Elinor Davidov: The battle against exclusion is not only a feminist battle
Elinor Davidov, the manager if the IWN Exclusion project has been chosen as one of the 50 Social Change Heroes of 2018. Here is a short interview with her about the important work she does
Elinor Davidov, 39, began her political activism in the “London and Kirschenbaum” television magazine show on Channel Ten. She was part of the establishment of the female press corps and the journalists' organization. After Elinor and her partner had their daughter, Elinor decided to take her social activism a step forward.
She was asked to manage the campaign against the annulment of early childhood custody, and thus became involved in all issues related to divorced mothers and their situation. Today, at the Israel Women’s Network, Davidov is leading managing one of the most successful struggles in recent years: the battle against the exclusion of women.
The Ministry of Justice claims that this is phenomenon that is expanding, explains Davidov, who holds a master's degree in cultural research and interpretation from Bar-Ilan University. "It's hard to know how many events are held in separation in the different municipalities. I am notified about them only because of people who approach us via our designated hotline and report a certain event, so the vast majority of the events are overlooked. In the academia, it was claimed that gender separation will apply only in specific bachelor degree programs and only those that are intended for ultra-Orthodox students, but that is also expanding. It’s not only intended for ultra-Orthodox but also for the national Zionist religious population and it’s not limited to bachelor degree programs”.

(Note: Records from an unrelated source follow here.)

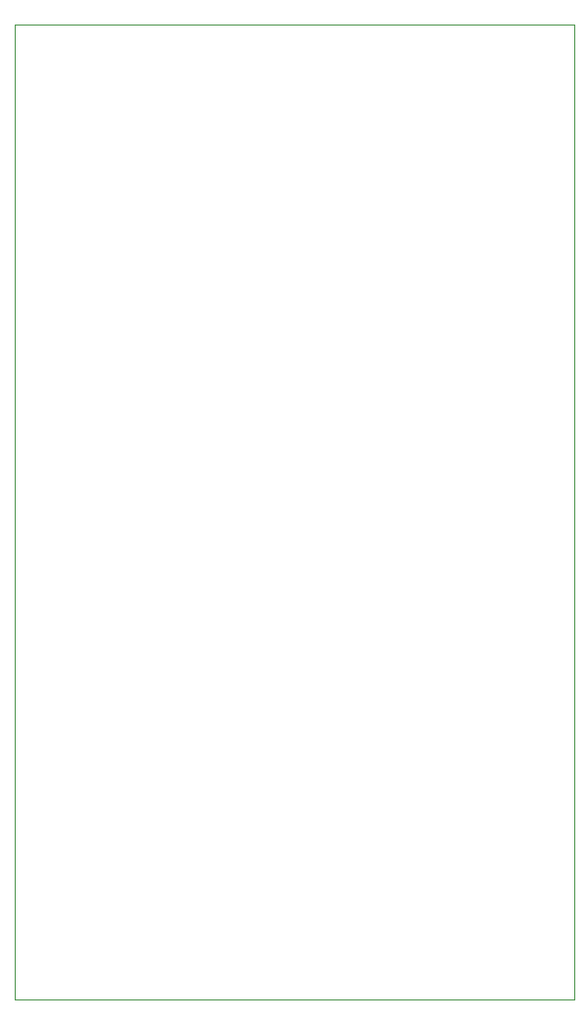
<source format=gbr>
%TF.GenerationSoftware,KiCad,Pcbnew,8.0.3*%
%TF.CreationDate,2024-09-30T00:23:01-04:00*%
%TF.ProjectId,mcu-board,6d63752d-626f-4617-9264-2e6b69636164,rev?*%
%TF.SameCoordinates,Original*%
%TF.FileFunction,Profile,NP*%
%FSLAX46Y46*%
G04 Gerber Fmt 4.6, Leading zero omitted, Abs format (unit mm)*
G04 Created by KiCad (PCBNEW 8.0.3) date 2024-09-30 00:23:01*
%MOMM*%
%LPD*%
G01*
G04 APERTURE LIST*
%TA.AperFunction,Profile*%
%ADD10C,0.050000*%
%TD*%
G04 APERTURE END LIST*
D10*
X140970000Y-30940000D02*
X189230000Y-30940000D01*
X189230000Y-114995000D01*
X140970000Y-114995000D01*
X140970000Y-30940000D01*
M02*

</source>
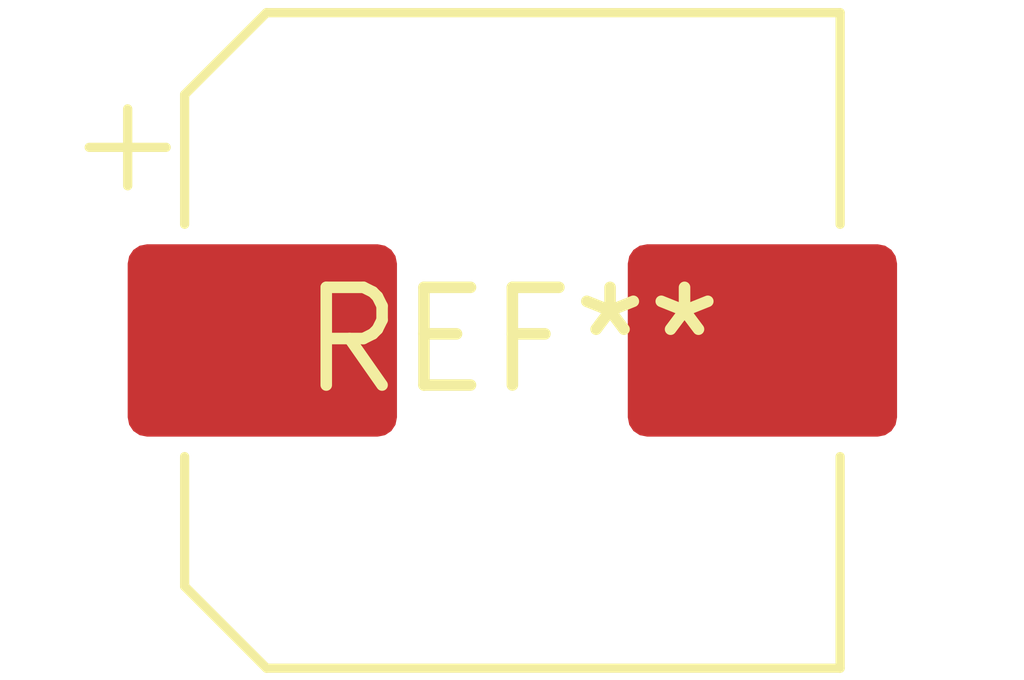
<source format=kicad_pcb>
(kicad_pcb (version 20240108) (generator pcbnew)

  (general
    (thickness 1.6)
  )

  (paper "A4")
  (layers
    (0 "F.Cu" signal)
    (31 "B.Cu" signal)
    (32 "B.Adhes" user "B.Adhesive")
    (33 "F.Adhes" user "F.Adhesive")
    (34 "B.Paste" user)
    (35 "F.Paste" user)
    (36 "B.SilkS" user "B.Silkscreen")
    (37 "F.SilkS" user "F.Silkscreen")
    (38 "B.Mask" user)
    (39 "F.Mask" user)
    (40 "Dwgs.User" user "User.Drawings")
    (41 "Cmts.User" user "User.Comments")
    (42 "Eco1.User" user "User.Eco1")
    (43 "Eco2.User" user "User.Eco2")
    (44 "Edge.Cuts" user)
    (45 "Margin" user)
    (46 "B.CrtYd" user "B.Courtyard")
    (47 "F.CrtYd" user "F.Courtyard")
    (48 "B.Fab" user)
    (49 "F.Fab" user)
    (50 "User.1" user)
    (51 "User.2" user)
    (52 "User.3" user)
    (53 "User.4" user)
    (54 "User.5" user)
    (55 "User.6" user)
    (56 "User.7" user)
    (57 "User.8" user)
    (58 "User.9" user)
  )

  (setup
    (pad_to_mask_clearance 0)
    (pcbplotparams
      (layerselection 0x00010fc_ffffffff)
      (plot_on_all_layers_selection 0x0000000_00000000)
      (disableapertmacros false)
      (usegerberextensions false)
      (usegerberattributes false)
      (usegerberadvancedattributes false)
      (creategerberjobfile false)
      (dashed_line_dash_ratio 12.000000)
      (dashed_line_gap_ratio 3.000000)
      (svgprecision 4)
      (plotframeref false)
      (viasonmask false)
      (mode 1)
      (useauxorigin false)
      (hpglpennumber 1)
      (hpglpenspeed 20)
      (hpglpendiameter 15.000000)
      (dxfpolygonmode false)
      (dxfimperialunits false)
      (dxfusepcbnewfont false)
      (psnegative false)
      (psa4output false)
      (plotreference false)
      (plotvalue false)
      (plotinvisibletext false)
      (sketchpadsonfab false)
      (subtractmaskfromsilk false)
      (outputformat 1)
      (mirror false)
      (drillshape 1)
      (scaleselection 1)
      (outputdirectory "")
    )
  )

  (net 0 "")

  (footprint "CP_Elec_8x10" (layer "F.Cu") (at 0 0))

)

</source>
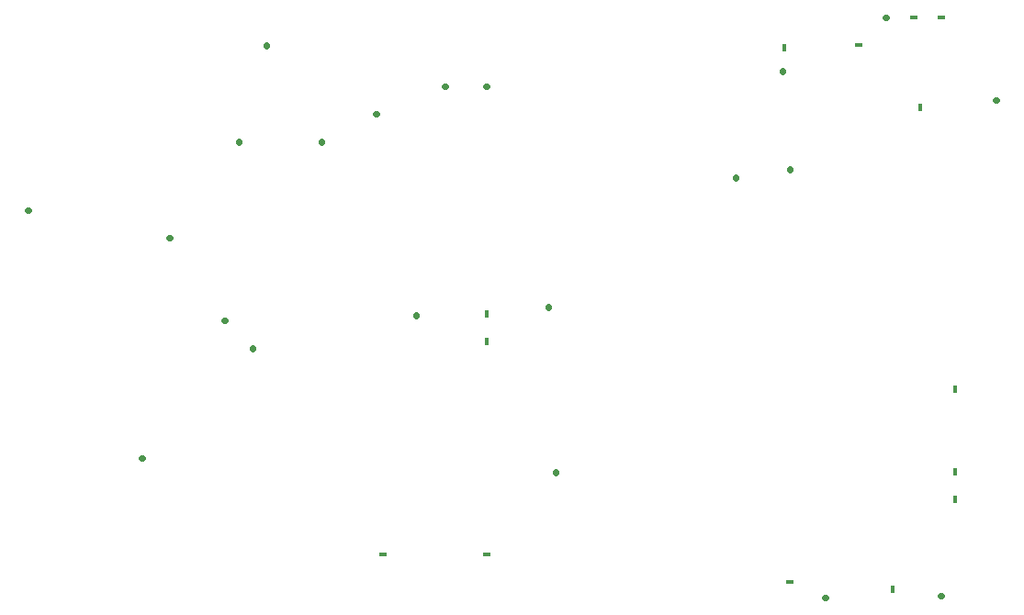
<source format=gbo>
G75*
G70*
%OFA0B0*%
%FSLAX24Y24*%
%IPPOS*%
%LPD*%
%AMOC8*
5,1,8,0,0,1.08239X$1,22.5*
%
%ADD10R,0.0180X0.0300*%
%ADD11C,0.0220*%
%ADD12R,0.0300X0.0180*%
D10*
X019100Y016540D03*
X019100Y017540D03*
X029900Y027190D03*
X034850Y025040D03*
X036100Y014790D03*
X036100Y011790D03*
X036100Y010790D03*
X033850Y007540D03*
D11*
X006612Y012290D02*
X006588Y012290D01*
X010600Y016278D02*
X010600Y016302D01*
X009612Y017290D02*
X009588Y017290D01*
X007612Y020290D02*
X007588Y020290D01*
X010100Y023778D02*
X010100Y023802D01*
X013100Y023778D02*
X013100Y023802D01*
X015088Y024790D02*
X015112Y024790D01*
X017588Y025790D02*
X017612Y025790D01*
X019088Y025790D02*
X019112Y025790D01*
X011100Y027278D02*
X011100Y027302D01*
X002462Y021290D02*
X002438Y021290D01*
X016550Y017502D02*
X016550Y017478D01*
X021350Y017778D02*
X021350Y017802D01*
X021600Y011802D02*
X021600Y011778D01*
X031388Y007240D02*
X031412Y007240D01*
X035588Y007290D02*
X035612Y007290D01*
X028150Y022478D02*
X028150Y022502D01*
X030100Y022778D02*
X030100Y022802D01*
X029850Y026328D02*
X029850Y026352D01*
X033588Y028290D02*
X033612Y028290D01*
X037588Y025290D02*
X037612Y025290D01*
D12*
X035600Y028290D03*
X034600Y028290D03*
X032600Y027290D03*
X019100Y008790D03*
X015350Y008790D03*
X030100Y007790D03*
M02*

</source>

In Davidov's view, this is not only a feminist struggle, but also a struggle over the image and integration of the ultra-Orthodox sector "From the moment the state adopts an attitude that is considered extreme even within the ultra-Orthodox community, this community has no choice but to align with it" she says “It’s exactly what happened with the mehadrin bus routes (gender separated busses). Every few months I receive a phone call from an ultra-Orthodox woman who wants to thank us" she says “I’m not claiming that it represents all Haredi women, or that I speak for all Haredi women, but I have no doubt that many of them suffer from exclusion and gender segregation "
Does Davidov herself believe that this struggle will gain more victories than losses? "It's a tough struggle" she admits "politically, the winds are blowing in a conservative direction, but we are achieving more and more awareness, people who in the past did not understand the problem with gender segregation, understand today more why we are fighting against it”.